WHAT NEEDS TO BE DONE
Begin at the line that has "Fig. 12 Piper", stop after the line that has "MNI coordinates", and print exactly those lines from the records below, without any pictures.

-- SUPPLIED RECORDS follows --

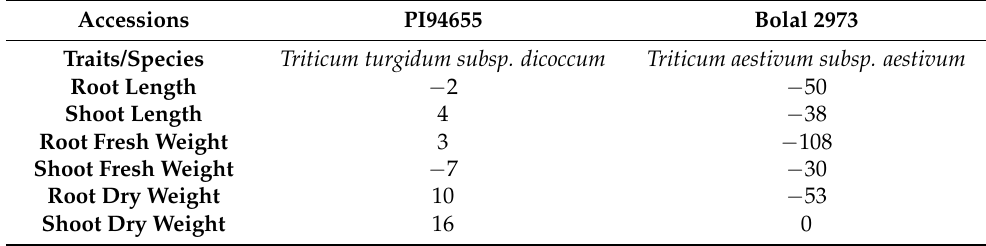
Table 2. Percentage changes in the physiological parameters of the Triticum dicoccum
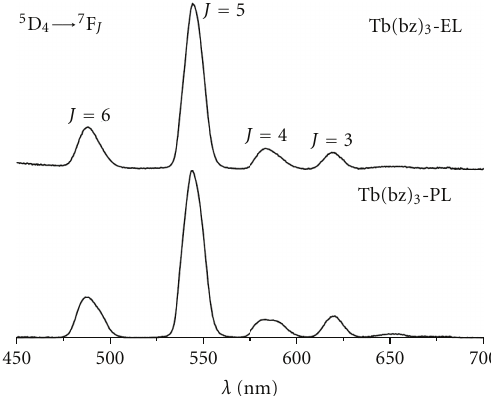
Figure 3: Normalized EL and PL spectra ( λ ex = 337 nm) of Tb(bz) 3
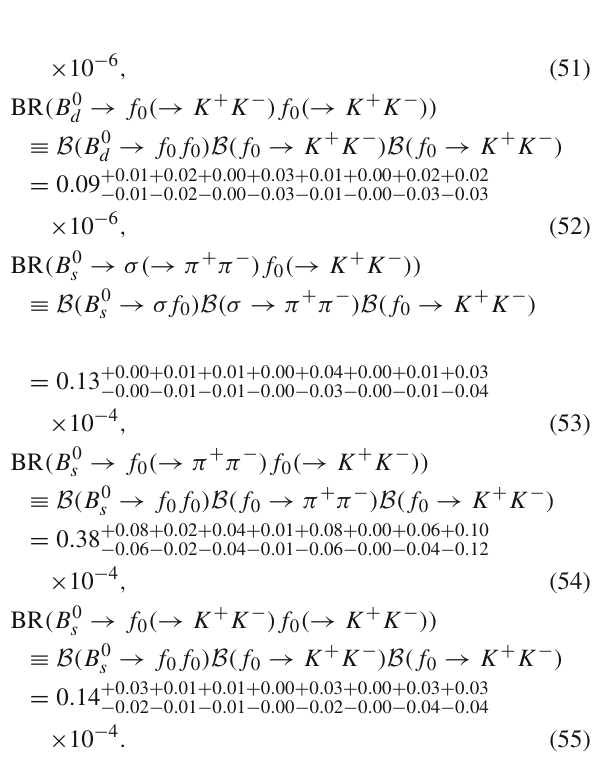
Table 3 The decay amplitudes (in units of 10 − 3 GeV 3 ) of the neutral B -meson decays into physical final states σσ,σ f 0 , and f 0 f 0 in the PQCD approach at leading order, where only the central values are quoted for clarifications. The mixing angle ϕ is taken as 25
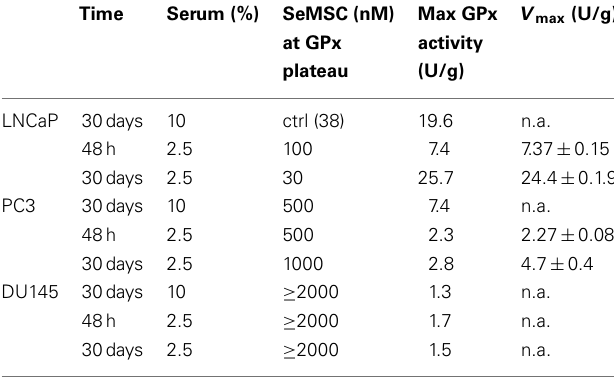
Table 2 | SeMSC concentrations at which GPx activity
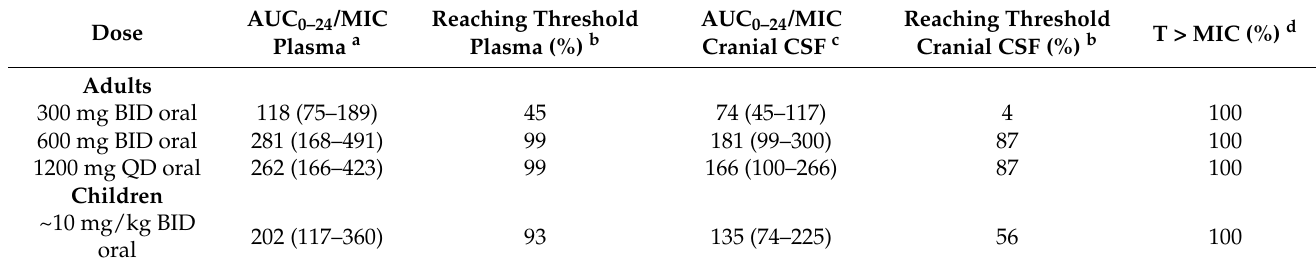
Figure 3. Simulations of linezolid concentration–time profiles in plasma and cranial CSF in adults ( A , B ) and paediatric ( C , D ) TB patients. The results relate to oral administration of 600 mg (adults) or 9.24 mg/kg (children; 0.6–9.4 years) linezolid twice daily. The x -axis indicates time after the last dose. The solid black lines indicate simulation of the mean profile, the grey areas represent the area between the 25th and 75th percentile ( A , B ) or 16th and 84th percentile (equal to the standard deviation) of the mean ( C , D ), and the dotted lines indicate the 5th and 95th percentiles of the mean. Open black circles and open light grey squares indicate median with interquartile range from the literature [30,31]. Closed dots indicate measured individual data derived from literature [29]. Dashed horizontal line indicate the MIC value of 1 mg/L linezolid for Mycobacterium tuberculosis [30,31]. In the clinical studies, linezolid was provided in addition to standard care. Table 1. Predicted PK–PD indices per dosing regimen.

-- SUPPLIED RECORDS concluded --
-- SUPPLIED RECORDS follows --

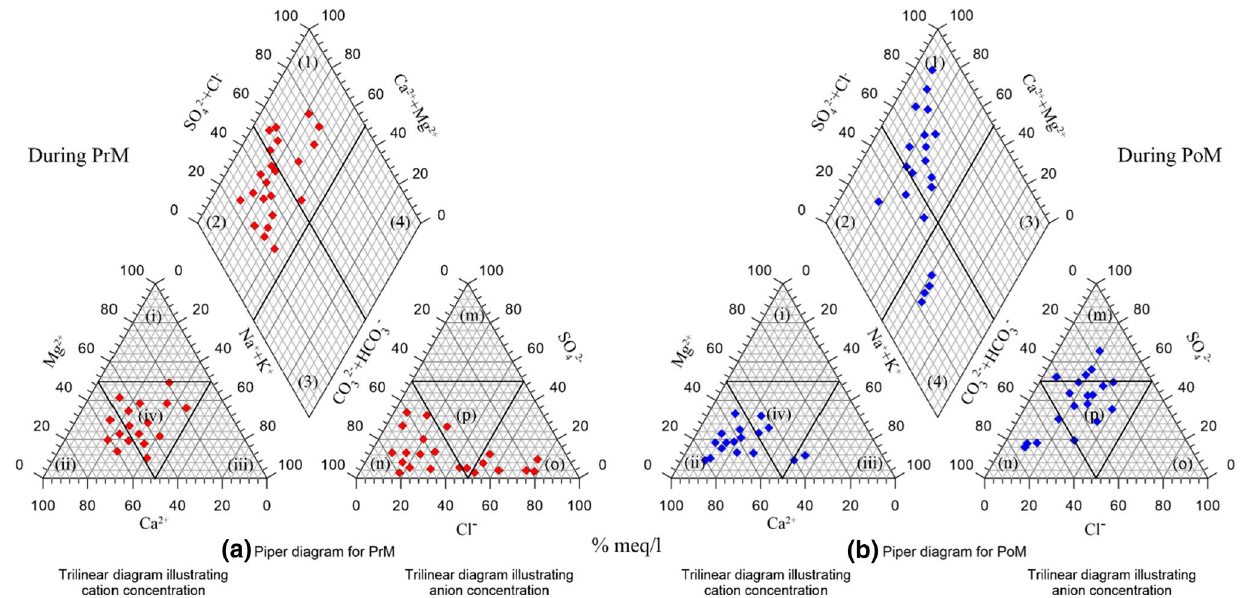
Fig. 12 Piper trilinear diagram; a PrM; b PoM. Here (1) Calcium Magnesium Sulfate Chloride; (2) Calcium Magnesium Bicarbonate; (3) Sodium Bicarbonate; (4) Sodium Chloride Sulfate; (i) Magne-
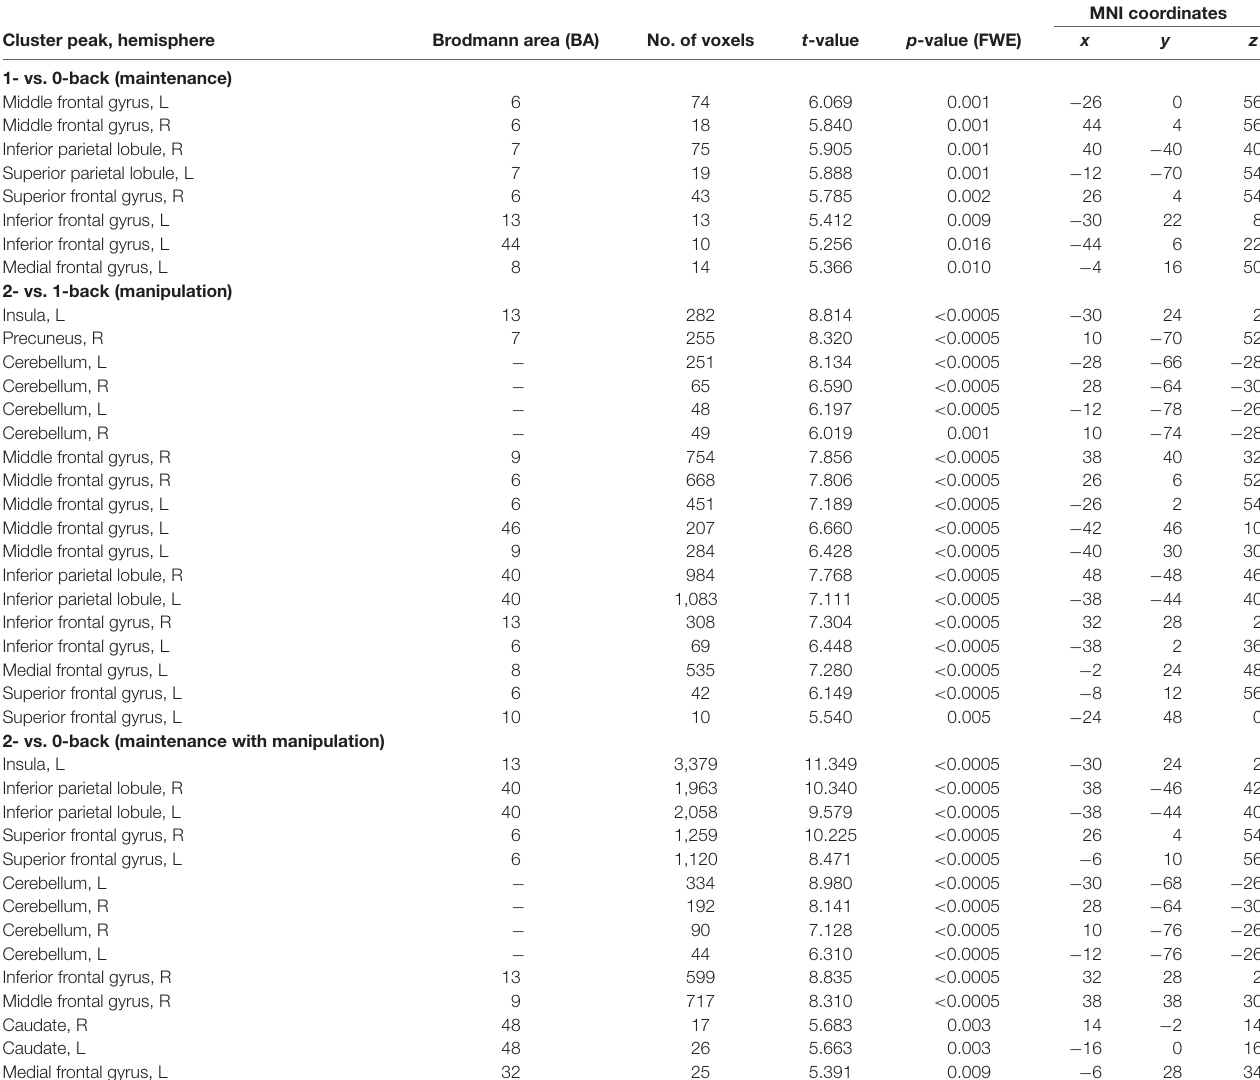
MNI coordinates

-- SUPPLIED RECORDS concluded --
-- SUPPLIED RECORDS follows --

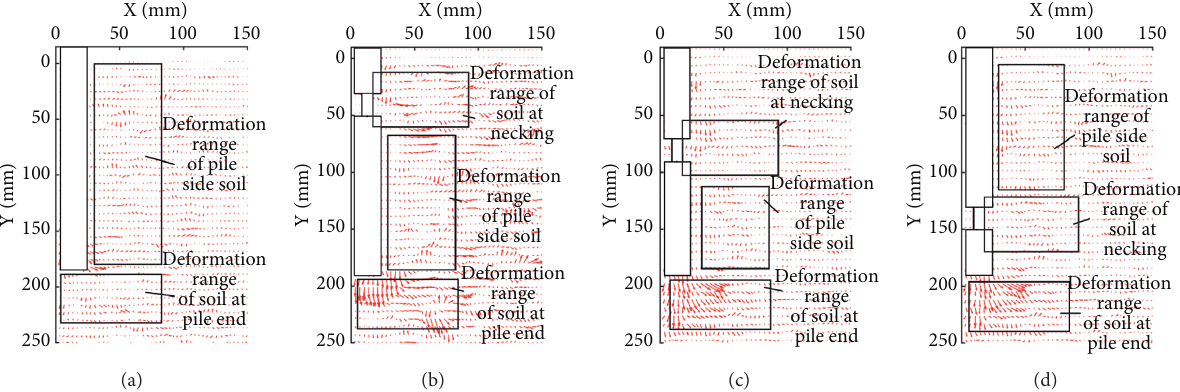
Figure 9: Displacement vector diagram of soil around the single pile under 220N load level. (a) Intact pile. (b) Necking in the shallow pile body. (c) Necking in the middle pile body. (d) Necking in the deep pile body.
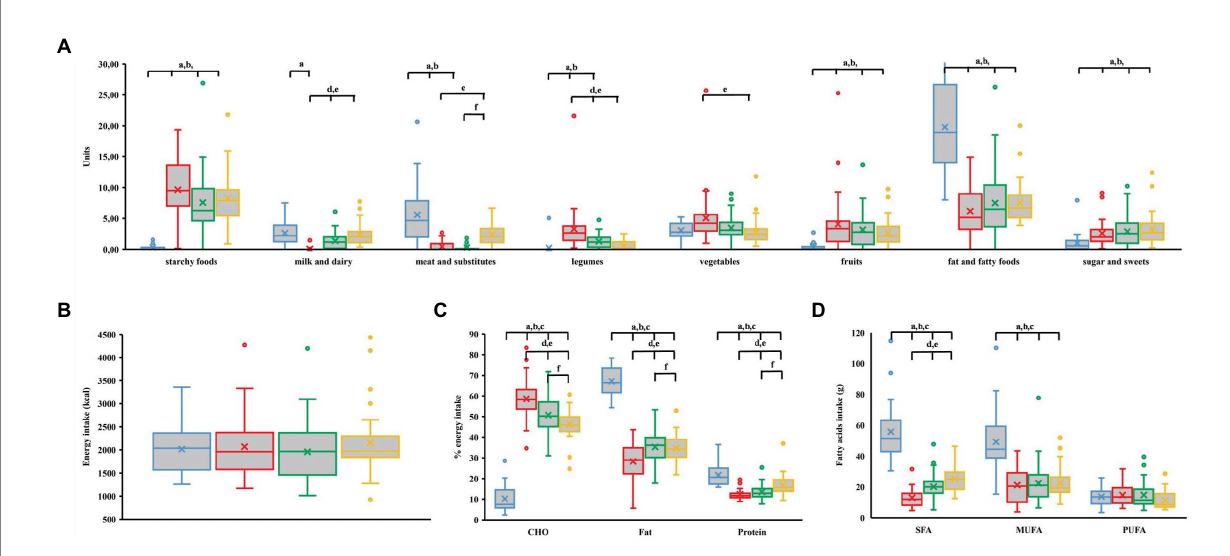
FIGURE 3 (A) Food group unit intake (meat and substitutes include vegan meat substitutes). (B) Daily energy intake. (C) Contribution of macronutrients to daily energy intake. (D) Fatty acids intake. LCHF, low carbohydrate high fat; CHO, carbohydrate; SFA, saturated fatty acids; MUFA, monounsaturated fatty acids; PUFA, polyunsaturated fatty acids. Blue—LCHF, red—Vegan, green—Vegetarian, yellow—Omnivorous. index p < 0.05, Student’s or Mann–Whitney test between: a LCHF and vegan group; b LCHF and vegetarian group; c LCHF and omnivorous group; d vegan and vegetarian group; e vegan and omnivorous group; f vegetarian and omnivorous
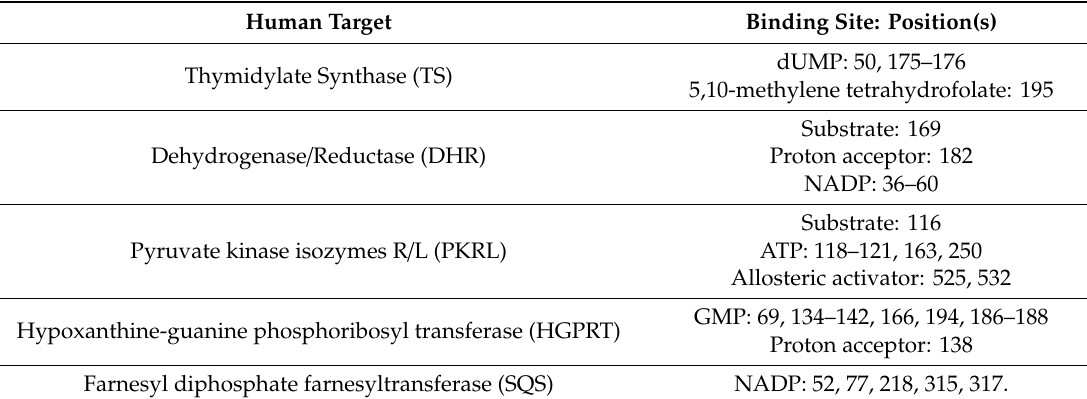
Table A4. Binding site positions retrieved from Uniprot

-- SUPPLIED RECORDS concluded --

ANSWER SECTION
Fig. 12 Piper trilinear diagram; a PrM; b PoM. Here (1) Calcium Magnesium Sulfate Chloride; (2) Calcium Magnesium Bicarbonate; (3) Sodium Bicarbonate; (4) Sodium Chloride Sulfate; (i) Magne-
MNI coordinates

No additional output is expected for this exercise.